Критикуя идеалистическую диалектику, Маркс и Энгельс не называют еще разрабатываемый ими метод исследования материалистической диалектикой, не говорят еще о рациональном содержании, наличествующем в гегелевском учении о конкретном тождестве, восхождении от абстрактного к конкретному, самодвижении понятия. Все это может создать впечатление, что авторы «Святого семейства» вместе с гегелевским и младогегельянским идеализмом отвергают (не без влияния Фейербаха) и диалектику Гегеля. Однако на деле Маркс и Энгельс уже вычленяют «рациональное зерно» гегелевской диалектики, ставят идеалистическую диалектику с головы на ноги, разрабатывают основные вопросы диалектико-материалистической теории развития, в особенности вопрос о противоречии, о единстве и борьбе противоположностей. Правда, они не ставят еще вопроса о наиболее общих законах движения, развития природы, общества и мышления, но они вскрывают диалектические процессы, анализируя конкретные исторические и экономические факты, закладывая тем самым основу для последующих более широких диалектических обобщений. Примером такого подхода к разработке материалистической диалектики может служить их полемика против младогегельянской интерпретации капиталистического развития. Разбирая «критическую историю» английской промышленности, т.е. младогегельянское толкование определенного исторического процесса, Маркс и Энгельс отмечают, что спекулятивные критики не желают признавать историю такой, какова она в действительности. В младогегельянской «критической» истории фабричные города существуют до промышленного переворота, подобно тому как в спекулятивной гегелевской концепции сын порождает своего отца. Бесцеремонное обращение с историческими фактами влечет за собой не только нелепые, но и порой реакционные утверждения вроде того, что упразднение средневековых привилегий ремесел, цехов и корпораций делает невозможным развитие промышленности.

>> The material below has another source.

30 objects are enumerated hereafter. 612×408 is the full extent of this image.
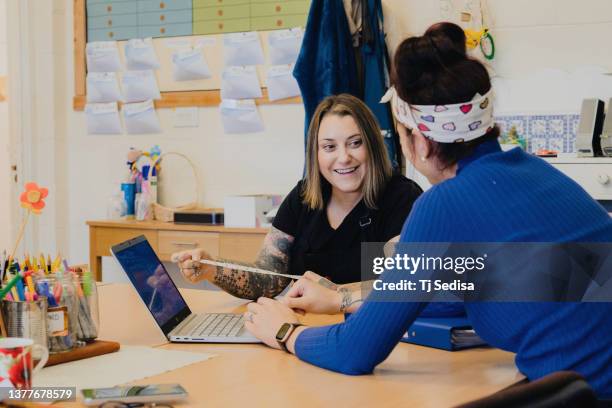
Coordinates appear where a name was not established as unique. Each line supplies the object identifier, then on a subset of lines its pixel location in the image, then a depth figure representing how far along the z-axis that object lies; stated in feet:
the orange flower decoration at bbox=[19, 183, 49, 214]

С этой точки зрения отмена феодальных привилегий землевладельцев означает ликвидацию землевладения вообще, между тем как в действительности уничтожение феодальных общественных отношений вызывает бурное развитие капиталистического землевладения.

Не трудно понять, что в такого рода воззрениях проявлялась оторванность младогегельянства от конкретных экономических и политических проблем, которые ставились на повестку дня капиталистическим развитием Германии. Младогегельянский идеализм отражал мелкобуржуазный характер тогдашней Германии, страх перед капиталистическим развитием и пролетаризацией массы ремесленников. Буржуазный радикализм младогегельянцев носил абстрактный характер, а в области политической проявлялся главным образом как отстаивание гражданских прав личности. При этом младогегельянцам, как и всем, даже революционным буржуазным деятелям, была свойственна иллюзия, будто бы уничтожение феодального угнетения означает освобождение личности от всякого гнета вообще. Против этих буржуазно-демократических иллюзий Маркс выступил еще в «Deutsch-Französische Jahrbücher», где он противопоставил так называемой политической эмансипации эмансипацию человеческую. В «Святом семействе» Маркс и Энгельс, развивая эти идеи, исследуют противоречивый характер общественных отношений, приходящих на смену феодализму, давая вместе с тем диалектико-материалистическую трактовку соотношения видимости и сущности. «В современном мире каждый человек одновременно – член рабского строя и публичноправового союза. Именно рабство гражданского общества по своей видимости есть величайшая свобода, потому что оно кажется завершенной формой независимости индивидуума, который принимает необузданное, не связанное больше ни общими узами, ни человеком, движение своих отчужденных жизненных элементов, как, например, собственности, промышленности, религии и т.д., за свою собственную свободу, между тем как оно, наоборот, представляет собой его завершенное рабство и полную противоположность человечности. На место привилегии здесь стало право» (1, 2; 129 – 130).